══ Data shown ══

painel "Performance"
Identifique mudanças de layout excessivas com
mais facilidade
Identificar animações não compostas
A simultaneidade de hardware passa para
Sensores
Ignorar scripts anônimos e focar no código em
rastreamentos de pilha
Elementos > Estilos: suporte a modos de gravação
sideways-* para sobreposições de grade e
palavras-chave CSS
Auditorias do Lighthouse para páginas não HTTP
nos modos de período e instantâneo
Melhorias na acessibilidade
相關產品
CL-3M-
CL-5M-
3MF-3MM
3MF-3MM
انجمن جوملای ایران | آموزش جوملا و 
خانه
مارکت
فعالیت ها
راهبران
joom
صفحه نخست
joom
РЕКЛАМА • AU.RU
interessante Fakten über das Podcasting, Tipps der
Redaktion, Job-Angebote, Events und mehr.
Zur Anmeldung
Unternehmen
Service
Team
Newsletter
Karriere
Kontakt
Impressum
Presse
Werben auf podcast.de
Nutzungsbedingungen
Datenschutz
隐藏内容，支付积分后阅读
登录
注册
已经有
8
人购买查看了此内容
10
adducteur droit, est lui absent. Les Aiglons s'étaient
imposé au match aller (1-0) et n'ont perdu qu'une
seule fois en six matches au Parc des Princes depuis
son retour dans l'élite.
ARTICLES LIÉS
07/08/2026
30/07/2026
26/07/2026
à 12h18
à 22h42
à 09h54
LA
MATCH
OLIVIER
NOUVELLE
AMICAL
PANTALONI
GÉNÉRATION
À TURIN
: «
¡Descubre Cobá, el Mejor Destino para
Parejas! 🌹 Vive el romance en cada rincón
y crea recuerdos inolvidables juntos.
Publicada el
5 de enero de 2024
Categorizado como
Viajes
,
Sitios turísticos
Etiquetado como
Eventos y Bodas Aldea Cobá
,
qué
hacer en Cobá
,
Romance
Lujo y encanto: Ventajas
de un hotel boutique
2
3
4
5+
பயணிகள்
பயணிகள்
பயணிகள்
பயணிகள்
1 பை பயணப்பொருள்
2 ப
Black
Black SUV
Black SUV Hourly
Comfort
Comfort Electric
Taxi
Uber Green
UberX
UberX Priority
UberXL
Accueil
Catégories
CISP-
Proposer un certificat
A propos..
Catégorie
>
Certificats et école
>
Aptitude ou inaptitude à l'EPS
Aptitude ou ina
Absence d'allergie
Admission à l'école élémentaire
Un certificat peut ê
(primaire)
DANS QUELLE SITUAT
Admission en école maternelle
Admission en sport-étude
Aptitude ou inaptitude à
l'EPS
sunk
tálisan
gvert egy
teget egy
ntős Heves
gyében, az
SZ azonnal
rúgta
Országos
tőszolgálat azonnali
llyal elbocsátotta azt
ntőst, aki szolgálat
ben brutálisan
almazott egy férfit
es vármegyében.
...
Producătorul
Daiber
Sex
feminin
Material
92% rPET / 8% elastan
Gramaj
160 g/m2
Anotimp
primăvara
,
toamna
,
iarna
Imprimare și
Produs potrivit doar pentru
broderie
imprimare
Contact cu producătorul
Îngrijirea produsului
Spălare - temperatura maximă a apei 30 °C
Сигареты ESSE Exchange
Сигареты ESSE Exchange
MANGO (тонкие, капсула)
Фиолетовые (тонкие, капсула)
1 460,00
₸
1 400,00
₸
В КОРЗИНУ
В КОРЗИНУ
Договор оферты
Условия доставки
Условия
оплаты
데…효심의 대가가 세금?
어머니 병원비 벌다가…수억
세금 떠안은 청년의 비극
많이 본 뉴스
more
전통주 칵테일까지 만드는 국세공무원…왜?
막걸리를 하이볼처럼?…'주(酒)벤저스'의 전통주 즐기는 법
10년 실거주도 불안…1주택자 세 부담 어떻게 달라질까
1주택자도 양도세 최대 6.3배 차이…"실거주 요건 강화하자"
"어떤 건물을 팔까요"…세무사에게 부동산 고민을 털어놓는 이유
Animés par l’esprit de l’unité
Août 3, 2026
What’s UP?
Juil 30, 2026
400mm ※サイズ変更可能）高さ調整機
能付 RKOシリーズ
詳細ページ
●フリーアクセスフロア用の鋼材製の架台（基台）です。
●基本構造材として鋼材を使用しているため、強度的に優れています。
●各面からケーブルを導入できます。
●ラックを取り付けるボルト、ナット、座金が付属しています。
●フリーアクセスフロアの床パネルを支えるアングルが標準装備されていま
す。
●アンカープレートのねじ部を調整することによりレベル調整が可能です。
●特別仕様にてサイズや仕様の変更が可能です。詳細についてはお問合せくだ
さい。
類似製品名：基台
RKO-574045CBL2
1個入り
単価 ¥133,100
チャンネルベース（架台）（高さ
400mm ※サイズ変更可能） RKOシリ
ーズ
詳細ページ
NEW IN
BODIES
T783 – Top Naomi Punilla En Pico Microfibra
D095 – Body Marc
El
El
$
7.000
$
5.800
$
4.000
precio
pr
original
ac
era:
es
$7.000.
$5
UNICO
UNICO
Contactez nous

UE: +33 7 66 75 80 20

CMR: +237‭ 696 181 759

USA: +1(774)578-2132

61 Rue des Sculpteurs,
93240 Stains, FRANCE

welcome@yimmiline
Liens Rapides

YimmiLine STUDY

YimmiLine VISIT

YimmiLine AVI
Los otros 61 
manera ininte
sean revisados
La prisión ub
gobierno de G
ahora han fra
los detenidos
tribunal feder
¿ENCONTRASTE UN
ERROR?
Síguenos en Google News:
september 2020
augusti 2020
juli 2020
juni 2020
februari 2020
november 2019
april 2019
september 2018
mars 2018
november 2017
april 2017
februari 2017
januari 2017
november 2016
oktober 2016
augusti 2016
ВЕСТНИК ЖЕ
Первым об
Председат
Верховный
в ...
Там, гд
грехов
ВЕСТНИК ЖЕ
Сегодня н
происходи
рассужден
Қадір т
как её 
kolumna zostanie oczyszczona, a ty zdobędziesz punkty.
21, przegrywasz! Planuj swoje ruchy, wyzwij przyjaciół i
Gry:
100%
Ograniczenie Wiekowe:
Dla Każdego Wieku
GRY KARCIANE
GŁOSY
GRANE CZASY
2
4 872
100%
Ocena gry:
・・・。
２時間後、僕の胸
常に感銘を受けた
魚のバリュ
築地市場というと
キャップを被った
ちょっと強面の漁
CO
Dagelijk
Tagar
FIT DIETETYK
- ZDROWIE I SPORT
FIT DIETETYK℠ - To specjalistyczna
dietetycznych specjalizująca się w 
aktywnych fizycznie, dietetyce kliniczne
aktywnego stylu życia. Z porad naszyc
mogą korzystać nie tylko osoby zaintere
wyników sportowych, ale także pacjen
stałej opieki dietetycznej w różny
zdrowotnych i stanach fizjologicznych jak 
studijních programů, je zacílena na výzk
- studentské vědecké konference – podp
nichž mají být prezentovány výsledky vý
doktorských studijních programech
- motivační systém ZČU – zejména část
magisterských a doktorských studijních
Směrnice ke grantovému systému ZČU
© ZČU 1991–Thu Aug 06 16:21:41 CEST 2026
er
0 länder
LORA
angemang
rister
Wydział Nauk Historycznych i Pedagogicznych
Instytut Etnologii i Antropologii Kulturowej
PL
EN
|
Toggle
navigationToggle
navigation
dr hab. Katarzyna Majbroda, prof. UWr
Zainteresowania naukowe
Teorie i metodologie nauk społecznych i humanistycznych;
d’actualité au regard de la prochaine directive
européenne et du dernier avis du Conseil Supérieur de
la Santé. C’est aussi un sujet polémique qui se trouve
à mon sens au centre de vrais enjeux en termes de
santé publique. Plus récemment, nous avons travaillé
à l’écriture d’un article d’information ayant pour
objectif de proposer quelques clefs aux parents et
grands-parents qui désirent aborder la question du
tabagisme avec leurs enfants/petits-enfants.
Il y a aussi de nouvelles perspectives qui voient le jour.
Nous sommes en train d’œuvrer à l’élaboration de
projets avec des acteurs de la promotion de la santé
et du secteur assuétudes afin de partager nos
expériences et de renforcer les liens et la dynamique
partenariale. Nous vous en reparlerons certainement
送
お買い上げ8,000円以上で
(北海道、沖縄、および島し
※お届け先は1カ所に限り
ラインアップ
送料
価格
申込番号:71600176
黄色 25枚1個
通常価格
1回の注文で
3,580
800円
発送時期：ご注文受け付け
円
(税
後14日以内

═══

Prompt:
Reproduce the material verbatim, from its first line through the line containing "adducteur droit, est".

Task output:
painel "Performance"
Identifique mudanças de layout excessivas com
mais facilidade
Identificar animações não compostas
A simultaneidade de hardware passa para
Sensores
Ignorar scripts anônimos e focar no código em
rastreamentos de pilha
Elementos > Estilos: suporte a modos de gravação
sideways-* para sobreposições de grade e
palavras-chave CSS
Auditorias do Lighthouse para páginas não HTTP
nos modos de período e instantâneo
Melhorias na acessibilidade
相關產品
CL-3M-
CL-5M-
3MF-3MM
3MF-3MM
انجمن جوملای ایران | آموزش جوملا و 
خانه
مارکت
فعالیت ها
راهبران
joom
صفحه نخست
joom
РЕКЛАМА • AU.RU
interessante Fakten über das Podcasting, Tipps der
Redaktion, Job-Angebote, Events und mehr.
Zur Anmeldung
Unternehmen
Service
Team
Newsletter
Karriere
Kontakt
Impressum
Presse
Werben auf podcast.de
Nutzungsbedingungen
Datenschutz
隐藏内容，支付积分后阅读
登录
注册
已经有
8
人购买查看了此内容
10
adducteur droit, est lui absent. Les Aiglons s'étaient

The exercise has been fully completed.